Como nos diz na Homilia ...” E tal como acontece com o cego assim acontece com a história da salvação, porque é de Deus que nasce a iniciativa da redenção através do mistério da encarnação. (…)
Ao contrário dos discípulos Jesus esquece o passado, remete-o para a sua mesma situação e apresenta o presente e o futuro, o dia em que se encontra para dar a luz à humanidade e manifestar o dom da misericórdia de Deus com a entrega do Filho às mãos dos homens. Não é no passado que se encontra a solução daquela cegueira, mas no futuro, nessa nova criação e nova humanidade nascida do lado aberto no corpo preso à cruz.”

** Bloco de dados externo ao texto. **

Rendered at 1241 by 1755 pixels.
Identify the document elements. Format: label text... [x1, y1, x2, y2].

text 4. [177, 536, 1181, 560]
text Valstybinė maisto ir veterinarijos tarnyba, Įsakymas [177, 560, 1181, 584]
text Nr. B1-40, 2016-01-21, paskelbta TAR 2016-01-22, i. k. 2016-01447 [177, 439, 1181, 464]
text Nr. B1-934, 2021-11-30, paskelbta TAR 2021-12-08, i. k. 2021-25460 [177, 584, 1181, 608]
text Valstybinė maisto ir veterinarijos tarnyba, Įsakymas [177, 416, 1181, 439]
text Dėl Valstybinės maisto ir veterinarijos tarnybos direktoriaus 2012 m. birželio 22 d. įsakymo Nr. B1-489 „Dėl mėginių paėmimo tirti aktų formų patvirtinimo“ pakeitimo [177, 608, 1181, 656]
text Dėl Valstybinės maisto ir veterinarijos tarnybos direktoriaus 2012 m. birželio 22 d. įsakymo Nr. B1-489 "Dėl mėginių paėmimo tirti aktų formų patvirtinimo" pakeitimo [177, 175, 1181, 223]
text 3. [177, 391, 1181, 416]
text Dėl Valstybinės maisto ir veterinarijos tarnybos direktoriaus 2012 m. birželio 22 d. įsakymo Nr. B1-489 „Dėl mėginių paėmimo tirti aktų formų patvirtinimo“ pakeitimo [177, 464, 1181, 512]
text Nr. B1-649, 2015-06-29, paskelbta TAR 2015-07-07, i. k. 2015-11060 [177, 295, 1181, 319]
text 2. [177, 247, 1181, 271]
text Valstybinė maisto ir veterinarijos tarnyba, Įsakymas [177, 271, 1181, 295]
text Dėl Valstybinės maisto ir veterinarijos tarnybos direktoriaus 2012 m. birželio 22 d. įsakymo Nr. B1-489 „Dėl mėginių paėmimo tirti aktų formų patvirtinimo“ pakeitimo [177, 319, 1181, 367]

Que a nossa vida seja iluminada pela luz de Jesus Cristo, luz da bondade, da justiça e da verdade, de modo que as nossas múltiplas cegueiras desapareçam por forma a vermos, com humildade, a nossa própria realidade e a verdadeira realidade dos outros.
Peçamos juntamente com o Frei José Carlos “Que o Senhor nos consolide na luz com que nos despertou.”
Estamos gratos (as) pelo texto profundo e esclarecedor da Homilia que partilha connosco. Bem haja.
Desejo ao Frei José Carlos uma boa semana.